Has anyone updated to a newer version/update of VSphere and does the issue still occur?
Why not upgrade the hosts to 5.5 or update 2 of 5.1 to check the state then?
Kind Regards
This issue reappeared for me when using the HP Custom ISO, the problem I had is with the driver version ‘10.2.453.0-2263645’ as is discussed on http://ict-freak.nl/2014/10/01/hps-september-vmware-driver-bundle-and-issues-with-emulex-cnas/
The latest driver from VMware for the Emulex card I am using is ‘be2net-4.9.234.8-2365770.zip’ dated 2014-12-17 works great.
However Update manager does not detect this driver as an upgrade, so I rolled back the driver and installed manually as per KB: 2079279.
Before carrying out this make sure that the firmware on the NIC is up to date as per;
http://vibsdepot.hp.com/hpq/recipes/HP-VMware-Recipe.pdf
The hardware that I have had the issue on;
HP ProLiant BL465c G7 - Emulex Corporation HP NC552m Dual Port Flex-10 10Gbe BL-c Adapter
HP ProLiant BL460c Gen8 - Emulex Corporation HP FlexFabric 10Gb 2-port 554FLB Adapter
Hope this helps.
Sorry for replying to an old Post, but Windows Firewall caused all this for me for days I couldn't find the reason.
As my Host are sitting in different VLAN and when I installed VCentre it only opened ports for DOMAIN Profile not private or public.
Thanks for your helpful tip.
yes, I'm having the same problem as you too guys, all in a sudden the ESXi 5.1 Update 1 host is disconnected from the VCenter and I cannot right click to bring it back connected to the VCenter, so I had to perform hard reset from the iLO
I'm running HP BL 465c G7 and G8 and here's the detailed version of y firmware and the hardware model:
NIC: Emulex Corporation NC551i
HBA: ISP2532
~ # ethtool -i vmnic0
driver: be2net
version: 4.2.327.0
firmware-version: 4.2.401.6
bus-info: 0000:04:00.0
may I know what was the fix for this issue here ?
Hi AlbertWT,
VMware have released a KB specifically for this KB:2044681
Essentially you need to upgrade the firmware and the driver, I have a BL 465c G7 too with NC551i using the following configuration which is working fine now;
driver: be2net
version: 4.9.234.8
firmware-version: 4.9.416.2
If you can get SSH connected to your blade by other means, such as using a Mezz Card? Copying the .scexe firmware file locally and running is much easier, if not HP Sum will do the job.

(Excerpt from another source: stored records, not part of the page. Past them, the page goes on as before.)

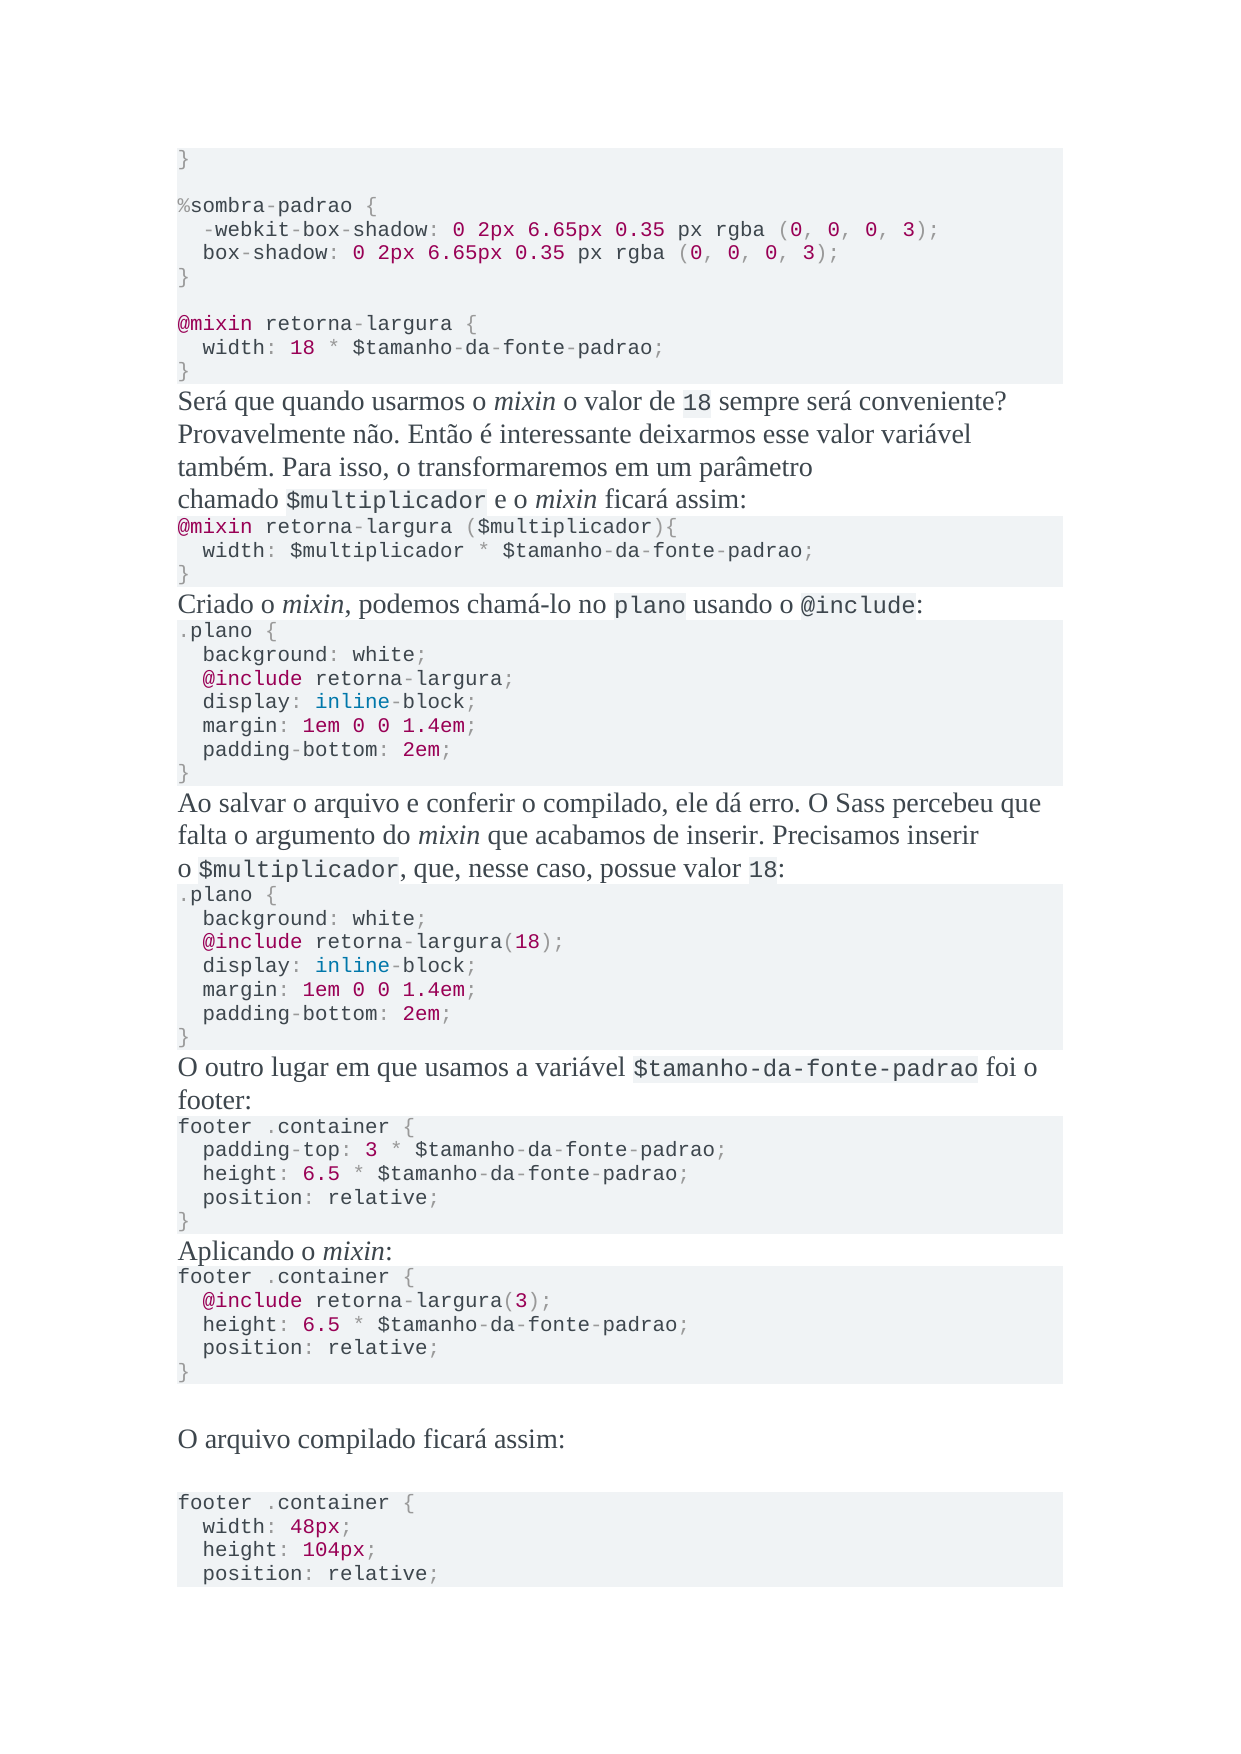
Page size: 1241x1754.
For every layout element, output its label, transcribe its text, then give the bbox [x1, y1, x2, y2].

text } [177, 266, 1063, 289]
text -webkit-box-shadow: 0 2px 6.65px 0.35 px rgba (0, 0, 0, 3); [177, 218, 1063, 242]
text display: inline-block; [177, 955, 1063, 979]
text position: relative; [177, 1563, 1063, 1587]
text @mixin retorna-largura ($multiplicador){ [177, 516, 1063, 539]
text footer .container { [177, 1492, 1063, 1516]
text display: inline-block; [177, 691, 1063, 715]
text padding-top: 3 * $tamanho-da-fonte-padrao; [177, 1139, 1063, 1163]
text O outro lugar em que usamos a variável $tamanho-da-fonte-padrao foi o footer: [177, 1050, 1063, 1116]
text position: relative; [177, 1187, 1063, 1210]
text Criado o mixin, podemos chamá-lo no plano usando o @include: [177, 587, 1063, 620]
text } [177, 563, 1063, 587]
text padding-bottom: 2em; [177, 739, 1063, 762]
text height: 6.5 * $tamanho-da-fonte-padrao; [177, 1314, 1063, 1337]
text @include retorna-largura(18); [177, 932, 1063, 955]
text .plano { [177, 884, 1063, 908]
text margin: 1em 0 0 1.4em; [177, 715, 1063, 739]
text height: 104px; [177, 1539, 1063, 1563]
text height: 6.5 * $tamanho-da-fonte-padrao; [177, 1163, 1063, 1187]
text } [177, 1026, 1063, 1050]
text } [177, 1361, 1063, 1384]
text @include retorna-largura; [177, 668, 1063, 691]
text box-shadow: 0 2px 6.65px 0.35 px rgba (0, 0, 0, 3); [177, 242, 1063, 266]
text O arquivo compilado ficará assim: [177, 1422, 1063, 1454]
text Aplicando o mixin: [177, 1234, 1063, 1266]
text .plano { [177, 620, 1063, 644]
text padding-bottom: 2em; [177, 1002, 1063, 1026]
text width: $multiplicador * $tamanho-da-fonte-padrao; [177, 539, 1063, 563]
text Será que quando usarmos o mixin o valor de 18 sempre será conveniente? Provavelmente não. Então é interessante deixarmos esse valor variável também. Para isso, o transformaremos em um parâmetro chamado $multiplicador e o mixin ficará assim: [177, 384, 1063, 516]
text @include retorna-largura(3); [177, 1290, 1063, 1314]
text footer .container { [177, 1266, 1063, 1290]
text @mixin retorna-largura { [177, 313, 1063, 337]
text position: relative; [177, 1337, 1063, 1361]
text } [177, 360, 1063, 384]
text Ao salvar o arquivo e conferir o compilado, ele dá erro. O Sass percebeu que falta o argumento do mixin que acabamos de inserir. Precisamos inserir o $multiplicador, que, nesse caso, possue valor 18: [177, 786, 1063, 884]
text background: white; [177, 644, 1063, 668]
text %sombra-padrao { [177, 195, 1063, 218]
text background: white; [177, 908, 1063, 932]
text width: 18 * $tamanho-da-fonte-padrao; [177, 337, 1063, 360]
text } [177, 148, 1063, 171]
text footer .container { [177, 1116, 1063, 1139]
text width: 48px; [177, 1516, 1063, 1539]
text margin: 1em 0 0 1.4em; [177, 979, 1063, 1002]
text } [177, 1210, 1063, 1234]
text } [177, 762, 1063, 786]
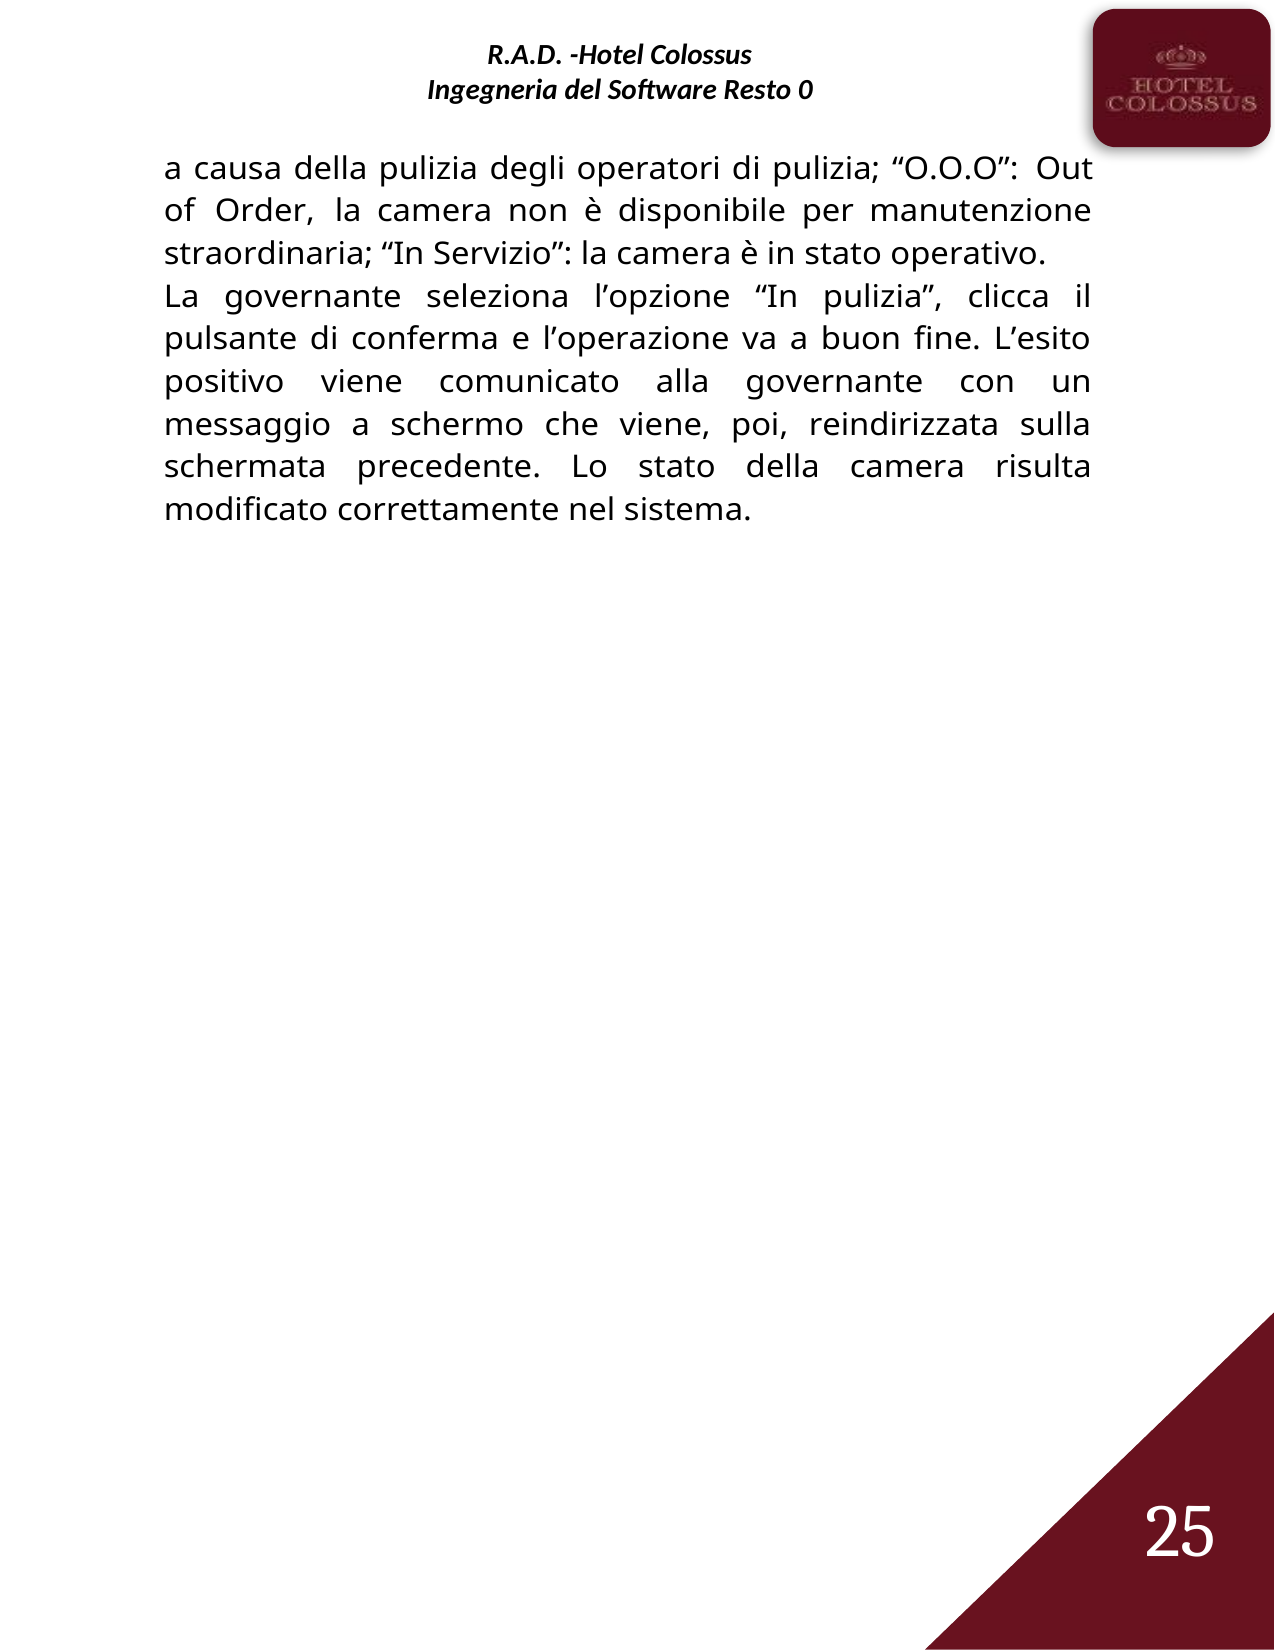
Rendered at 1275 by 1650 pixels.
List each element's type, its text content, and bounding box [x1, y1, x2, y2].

text La governante seleziona l’opzione “In pulizia”, clicca il pulsante di conferma e l’operazione va a buon fine. L’esito positivo viene comunicato alla governante con un messaggio a schermo che viene, poi, reindirizzata sulla schermata precedente. Lo stato della camera risulta modificato correttamente nel sistema. [164, 274, 1093, 529]
picture [1092, 8, 1271, 148]
text “In pulizia”: la camera momentaneamente non è disponibile a causa della pulizia degli operatori di pulizia; “O.O.O”: Out of Order, la camera non è disponibile per manutenzione straordinaria; “In Servizio”: la camera è in stato operativo. [164, 146, 1093, 274]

http://h20564.www2.hp.com/hpsc/swd/public/readIndex?sp4ts.oid=5033634
https://my.vmware.com/web/vmware/details?downloadGroup=DT-ESXI51-EMULEX-BE2NET-492348&productId=285
@lmcbride: Yes, HP got the advisory page: HP Support document - HP Support Center but somehow it is stated like the following:
Update the Emulex adapter firmware to version 4.2.401.2215 (or later) for the HP ProLiant BL465 G7 server and the HP ProLiant BL685 G7 server:
but when I checked the firmware version on the ESXi host, it is giving me:
~ # ethtool -i vmnic0
driver: be2net
version: 4.2.327.0
firmware-version: 4.2.401.6
bus-info: 0000:04:00.0
So should I apply the firmware version suggested by HP knowing that my version above is greater than what the advisories suggested ?
Have you tried delete VPXA user it automatically disconnect server from Vcenter and then try add again that recreate VPXA that should fix issue. I got this issue on ESX4.0 I fixed the issue the same way
service vmware-vpxa stop
service mgmt-vmware stop
cat /etc/passwd |grep vpxuser
userdel vpxuser
rpm -qa |grep -iE 'vpx|aam'
rpm -e VMware-vpxa-5.0.0-773848
service mgmt-vmware start